→ Consigne:
Réécrivez le passage du texte sur la communauté latino compris entre « Comment la communauté » et « société : les Latinos. », bornes incluses, en remplaçant « Afro-Américains » par « Américains noirs ».

Comment la communauté latino est en train de bouleverser l’Église catholique américaine et, peut-être, la société toute entière.

L’Amérique vient d’élire un président noir, une véritable révolution qui conclue le mouvement des droits civiques initié dans les années 60. La communauté noire s’est depuis fait une place dans la société américaine, mais les Latinos, eux, doivent encore rester dans l’ombre. Leur nombre grandit et ils dépasseront demain les Afro-Américains pour devenir la première minorité des États-Unis. C’est donc une nouvelle révolution des mœurs qui s’annonce pour cette société qui a porté un métis à la présidence. États-Unis, la métamorphose hispanique (Éditions du Cerf) nous emmène à la découverte de cette minorité qui sera un acteur central des prochains débats de société : les Latinos.

Le rêve américain a permis d’assimiler des vagues successives de néo-Américains aux origines très diverses. Mais les Hispaniques arrivent en nombre et ne sont pas vraiment des hommes "neufs" lorsqu’ils débarquent sur le sol américain, dont une partie du territoire a été mexicaine. Le continent américain a longtemps été le leur, et comme le montrent très justement les témoignages recueillis dans cet ouvrage, les Latinos ne délaissent pas toutes leurs valeurs en s’installant aux États-Unis. Ainsi, alors que le mythe américain présente l’individualisme comme une opportunité, les Hispaniques y voient une menace.


La "résurgence latino" au cœur de la société américaine

Cette immigration massive pourrait modifier la tradition et la culture américaines, une évolution qui inquiète par exemple Samuel Huntington. Dans un article   , ce dernier n’avait pas hésité à qualifier les Latinos de nouvelle cinquième colonne menaçant la nation. Cette crainte pour l’identité américaine est d’ailleurs le moteur du travail de Laurence Monroe, qui insiste sur une "résurgence latino", perceptible à travers une religiosité affirmée et un sens aigu de la communauté.
 
Laurence Monroe propose donc une plongée dans cette nouvelle culture latino, mais à travers un prisme bien particulier : le catholicisme. Une orientation religieuse qui constitue le principal trait commun de tous ces migrants. Laurence Monroe choisit donc de décortiquer la nouvelle influence de cette immigration sur l’Église catholique américaine, et c’ un détail qui n’est pas anodin, puisque le livre se concentre presque exclusivement sur cette question.

→ Extraits du listing:
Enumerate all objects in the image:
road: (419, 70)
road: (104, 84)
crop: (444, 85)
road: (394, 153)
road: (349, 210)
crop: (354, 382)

→ Réponse:
Comment la communauté latino est en train de bouleverser l’Église catholique américaine et, peut-être, la société toute entière.

L’Amérique vient d’élire un président noir, une véritable révolution qui conclue le mouvement des droits civiques initié dans les années 60. La communauté noire s’est depuis fait une place dans la société américaine, mais les Latinos, eux, doivent encore rester dans l’ombre. Leur nombre grandit et ils dépasseront demain les Américains noirs pour devenir la première minorité des États-Unis. C’est donc une nouvelle révolution des mœurs qui s’annonce pour cette société qui a porté un métis à la présidence. États-Unis, la métamorphose hispanique (Éditions du Cerf) nous emmène à la découverte de cette minorité qui sera un acteur central des prochains débats de société : les Latinos.